Um exemplo, baseando-se no texto da Resolução um infrator que receba uma TDAS poderá hipoteticamente doar ou mesmo vender seus animais e, simplesmente colocar outros da mesma espécie em seu lugar. O novo proprietário por sua vez, poderá chamar a fiscalização, se auto denunciar e receber mais uma TDAS e, assim, sucessivamente.
Já sobre o Art. 5º ao qual a Resolução 457 se refere, são 'poucos' os Estados (apenas 7) que tem sua fauna ameaçada determinada, desta forma, uma espécie que não conste hoje na lista de espécies ameaçadas de determinado Estado e/ou que não esteja incluída na Lista Vermelha Brasileira de Espécies Ameaçadas não está protegida pelo Artigo 'ainda que' a mesma esteja de fato localmente ameaçada, ou seja, o Art. 5º não é nem de longe um instrumento legal confiável.
Apenas para exemplificar um dos inúmeros problemas decorrentes da má interpretação do Artigo 5º está o fato de que poderemos perder para sempre Parte da diversidade do patrimônio genético de uma série de espécies, além da extinção de outras a nível estadual, trazendo como conseqüência direta sérios problemas aos ecossistemas que as abrigam.
Além disso, o termo 'guarda provisória' tende a se tornar um termo apenas ilustrativo, uma vez que os CETAS e Zôos que deveriam ser as 'ÚNICAS' entidades previstas em Lei para receber animais apreendidos, como já foi citado aqui, estão superlotados, sucateados sem as mínimas condições para receber novos animais.
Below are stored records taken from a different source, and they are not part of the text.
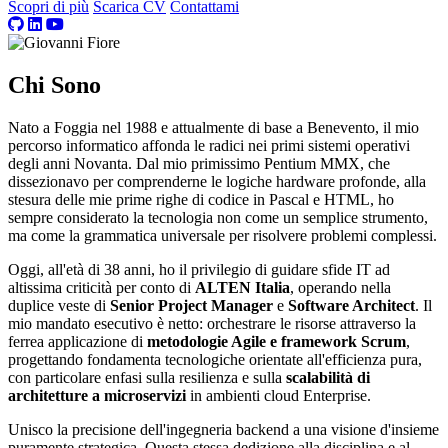
Scopri di più
Scarica CV
Contattami
Chi Sono
Nato a Foggia nel 1988 e attualmente di base a Benevento, il mio
percorso informatico affonda le radici nei primi sistemi operativi
degli anni Novanta. Dal mio primissimo Pentium MMX, che
dissezionavo per comprenderne le logiche hardware profonde, alla
stesura delle mie prime righe di codice in Pascal e HTML, ho
sempre considerato la tecnologia non come un semplice strumento,
ma come la grammatica universale per risolvere problemi complessi.
Oggi, all'età di 38 anni, ho il privilegio di guidare sfide IT ad
altissima criticità per conto di
ALTEN Italia
, operando nella
duplice veste di
Senior Project Manager
e
Software Architect
. Il
mio mandato esecutivo è netto: orchestrare le risorse attraverso la
ferrea applicazione di
metodologie Agile e framework Scrum
,
progettando fondamenta tecnologiche orientate all'efficienza pura,
con particolare enfasi sulla resilienza e sulla
scalabilità di
architetture a microservizi
in ambienti cloud Enterprise.
Unisco la precisione dell'ingegneria backend a una visione d'insieme
puramente strategica. Questa stessa dedizione alla disciplina e al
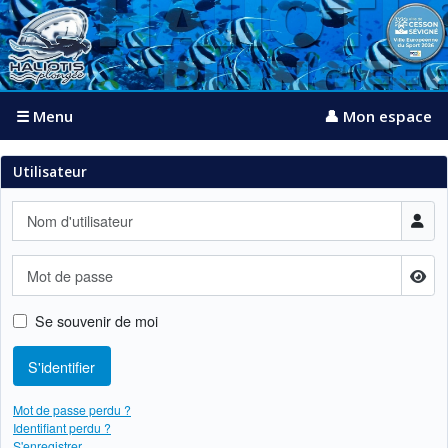
☰ Menu
👤 Mon espace
Utilisateur
Nom d'utilisateur
Mot de passe
Affi
Se souvenir de moi
S'identifier
Mot de passe perdu ?
Identifiant perdu ?
S'enregistrer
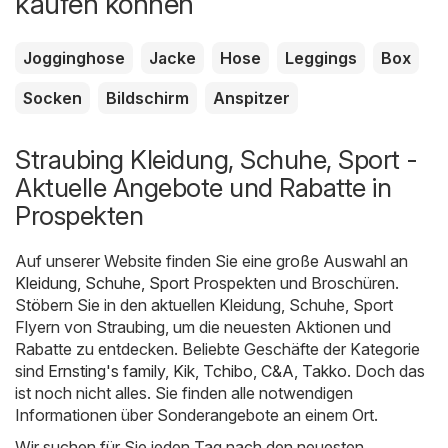
kaufen können
Jogginghose
Jacke
Hose
Leggings
Box
Socken
Bildschirm
Anspitzer
Straubing Kleidung, Schuhe, Sport -
Aktuelle Angebote und Rabatte in
Prospekten
Auf unserer Website finden Sie eine große Auswahl an
Kleidung, Schuhe, Sport
Prospekten und Broschüren.
Stöbern Sie in den aktuellen Kleidung, Schuhe, Sport
Flyern von Straubing, um die neuesten Aktionen und
Rabatte zu entdecken. Beliebte Geschäfte der Kategorie
sind
Ernsting's family
,
Kik
,
Tchibo
,
C&A
,
Takko
. Doch das
ist noch nicht alles. Sie finden alle notwendigen
Informationen über Sonderangebote an einem Ort.
Wir suchen für Sie jeden Tag nach den neuesten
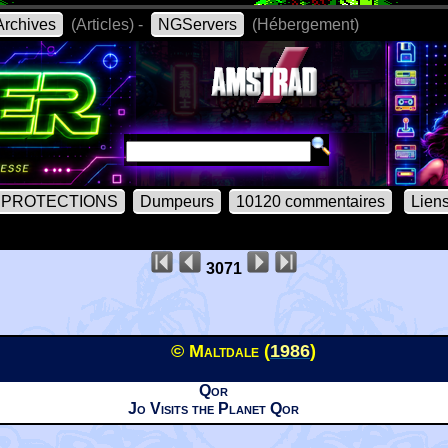
rchives
(Articles) -
NGServers
(Hébergement)
PROTECTIONS
Dumpeurs
10120 commentaires
Lien
3071
© Maltdale (
1986
)
Qor
Jo Visits the Planet Qor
Em outras palavras a 'guarda provisória' da forma como prevista na Resolução 457 na prática tende a se tornar 'guarda definitiva'.
É imprescindível que o governo e os órgãos federais, percebam que não é uma atitude racional criar de forma isolada Artifícios legais para 'atender demandas emergenciais' 'durante décadas'. O caminho correto para resolver problemas desta magnitude é discutir com a academia e sociedade civil soluções reais e investir de imediato em planos de ação definitivos.
Por todos os motivos citados anteriormente, a discussão sobre a Resolução 457 é válida, inadiável, urgente e muito mais profunda e complexa do que o texto sancionado.
Mas a solução para este problema recorrente também não é tão simples quanto revogar ou não a Resolução 457, e voltar a validar sua antecessora a Resolução 384 de 2006, que inclusive já era deficiente.
A solução definitiva deve imprescindivelmente ser baseada na reelaboração do texto da 457 pelo CONAMA, em conjunto com representantes de todas as Sociedades Científicas da Área de Zoologia, do ICMBio, do IBAMA, da RENCTAS, do Conselho Federal de Medicina Veterinária, da Associação Brasileira de Observadores de Aves, de integrantes das Oficinas de Avaliação de Status de Ameaça de Espécies além de outras entidades que se julguem relevantes.
E aina mais importante, em caráter emergencial realizar uma reunião entre a Ministra Izabella Mônica Vieira Teixeira e estas mesmas entidades, com o objetivo de se elaborar imediatamente um Plano de Ação Nacional focado no tema "Destinação de Animais Silvestres Apreendidos", discutindo medidas para serem implementadas de imediato abordando não apenas o âmbito técnico e conservacionista mas também a criação de ferramentas legais para o direcionamento de recursos financeiros federais a projetos de proteção a fauna apreendida, como por exemplo, destinar uma porcentagem do valor pago por compensação ambiental e multas oriundas de crimes ambientais a criação de novos e manutenção dos Centros de Triagem de Animais Silvestres.
O destino do patrimônio ambiental do Brasil cujo valor biológico e mesmo econômico é insubstituível, não pode e não deve mais continuar a ser traçado por ações provisórias.